Bebeğini eline almış, taze anne ben, ne yapacağım, nasıl bakacağım konusunda apışıp kalmıştım resmen:)

Hadi ya!!
Burnunu nasıl temizlerim, emmedi, yemedi, pişik oldu, aciller, doktorlar, her kafadan bir ses. Bazen "daalın lannnn" diye bağırasım bile gelmişti:)


Memleketimde vardır tabi benim gibi acemi anneler, paylaşmam lazım, sormam lazım diyerek internette annelergrubuna üye olmuştum.
2003 yılının başlarıydı sanırım sevgili Gökçenimden bir transfer teklifi geldi:) Hadi gel kendi grubumuzu kuruyoruz Ankaraliannelergrubu@yahoogroups.com balıklama atladım tabi. Nazanım kreşe yeni başlamıştı, işyerinde gizli gizli zırladığım zamanlar:) ah ah!!
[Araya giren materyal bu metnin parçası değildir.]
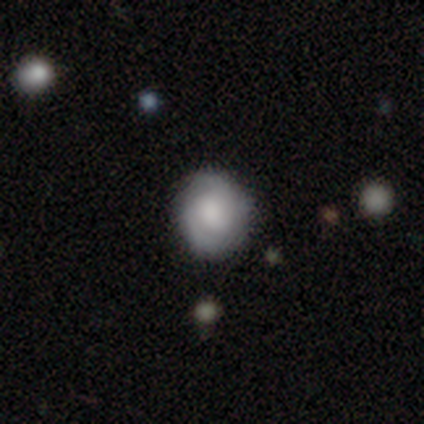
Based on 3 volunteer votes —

İşte ANKAN kariyerim böyle başladı.


Ama tabi birde bunun dış çevrelerce bakış açısı vardı:))
Örneğin ilk ANKAN buluşmamıza Ediz bile şüpheyle yaklaşmıştı. "yahu kimdir bunlar... kadına bak ya ne cesaret, nasıl hiç tanımadığın insanlarla buluşuyorsun!" demişti:)))))
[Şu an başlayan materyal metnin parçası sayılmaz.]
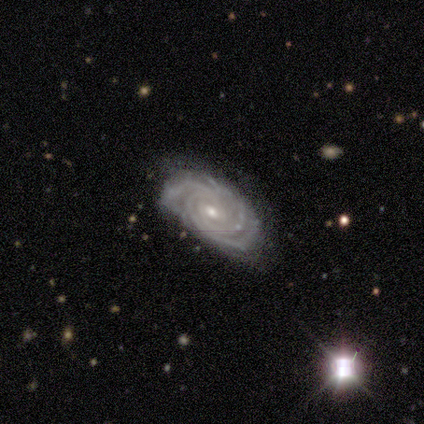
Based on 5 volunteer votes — Smooth or featured? featured or disk (80%)
Edge-on disk? no (100%)
Bar? no (50%)
Spiral arms? yes (100%)
Spiral winding? tight (100%)
Spiral arm count? can't tell (50%)
Bulge size? moderate (75%)
Merging? none (100%)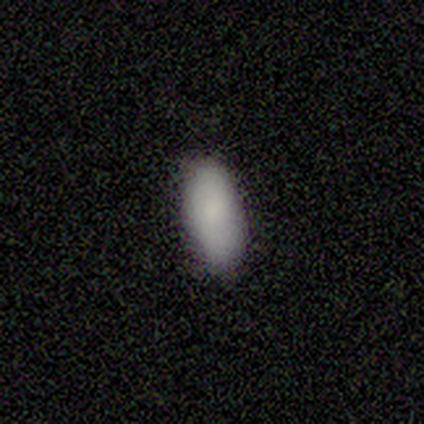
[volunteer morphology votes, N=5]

Yada Anneme açıklamak gibi:)

Hacettepe çocuk onkolojisinde yatan çocuklar için elmalı pasta yapıp tanesini 250/500 liraya satarken hep şüpheyle baktı sevgili annem:)
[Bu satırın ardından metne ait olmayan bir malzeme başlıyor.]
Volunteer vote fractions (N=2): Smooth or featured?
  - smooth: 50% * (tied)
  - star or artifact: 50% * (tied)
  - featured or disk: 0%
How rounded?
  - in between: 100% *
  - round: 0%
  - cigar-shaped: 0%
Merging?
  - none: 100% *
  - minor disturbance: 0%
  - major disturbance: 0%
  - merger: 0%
-Yavrum nedir bu internet arkadaşlığı, kandırmasınlar seni, örgüt olmasınlar!!!
-Anne ne örgütü ya!!!!


Sevgili ANKAN dostlarımın evine gideceğim zaman yada onlar benim evime gelecekleri zaman Babamın -kim gelecek sorusuna karşılık -işyerinden arkadaşlarım baba:)) dedim çoğu zaman:)) Şimdi internetten grup arkadaşlarım gelecek baba desem uzun iş:)))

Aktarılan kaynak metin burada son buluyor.